The biggest triumph over adversity had to be the Good Friday Groove appearance of Little Bushman, who flew from Wellington on a delayed flight on the morning of the show, minus their bass player – still stranded in Napier in the aftermath of Cyclone Cook.
They played a truncated but mesmerising set – lead singer and keyboards wizard Warren Maxwell invoking a Maori proverb that “a small offering is a treasure”.
Melbourne eight-piece The Cactus Channel lived up to their “cinematic” billing, channelling 1970s soul-funk and spaghetti western soundtracks with clever syncopated rhythms.
But the crowd of 1200 largely saved themselves for drawcard act Dave Dobbyn and his band, who duly delivered with a string of well-worn classics.
After dark, the Morra Hall dancefloor was heaving for the good-time swing of
Wellington City Shake-Em-On-Downers and Sal Valentine and the Babyshakes. Across at Artworks Theatre, divas Allana Goldsmith and Nichaud Fitzgibbon drew a more sedate but appreciative crowd.
Biggest mystery was the empty seats at Artworks Theatre on Saturday night for the solo debut of Harry Lyon, of Hello Sailor, the Legionnaires and Coup d’Etat fame. Lyon, playing with just his guitar Big Red for company, was unfazed, treating the modest crowd to a
reflective journey which included a couple of promising tracks from his forthcoming solo album.

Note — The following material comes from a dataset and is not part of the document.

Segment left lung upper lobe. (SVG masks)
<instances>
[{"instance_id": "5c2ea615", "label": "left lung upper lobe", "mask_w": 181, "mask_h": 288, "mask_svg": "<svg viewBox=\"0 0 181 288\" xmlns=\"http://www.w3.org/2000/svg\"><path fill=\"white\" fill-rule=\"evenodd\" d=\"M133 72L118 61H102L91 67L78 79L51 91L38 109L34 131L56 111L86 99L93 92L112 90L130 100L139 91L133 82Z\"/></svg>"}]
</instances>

Worst Crowd Behaviour Award went to the party at Morra Hall on Saturday who let their children run loose in front of the stage while the parents talked loudly throughout the Peter Wood Trio’s set, oblivious to the music they and others had paid $49 to hear.
Hardest working band? Hopetoun Brown were everywhere during the festival (including backing Dobbyn on Outlook for Thursday) and they really blew fans away in the intimate setting of John Quigley’s Aperitivo bar at Saturday’s Late Night Supper.
Other standouts: Auckland-based Miho Wada and band at Morra; the PJ Koopman Trio at Artworks while, on Sunday, the Stefan Nagler Trio impressed with surprise guests Cat Tunks and Edwina Thorne.
In a heartbeat, it seemed, it was back to Rangihoua for the Grand Finale, where the prospect of mud did deter some fans second time around. But several hundred who did make it enjoyed a trail mix of festival favourites including Paul TT and Craig Bracken, Allana Goldsmith, Nichaud Fitzgibbon, Stefan Nagler Trio, Nairobi Trio with George Washingmachine, the Shake-Em-On-Downers and Sal Valentine and the Babyshakes.
“It was a miracle the way they pulled it off,” says our man at the festival, Graham Hooper. “They worked really hard to beat the weather – and it worked. I saw happy, smiling faces the whole time.”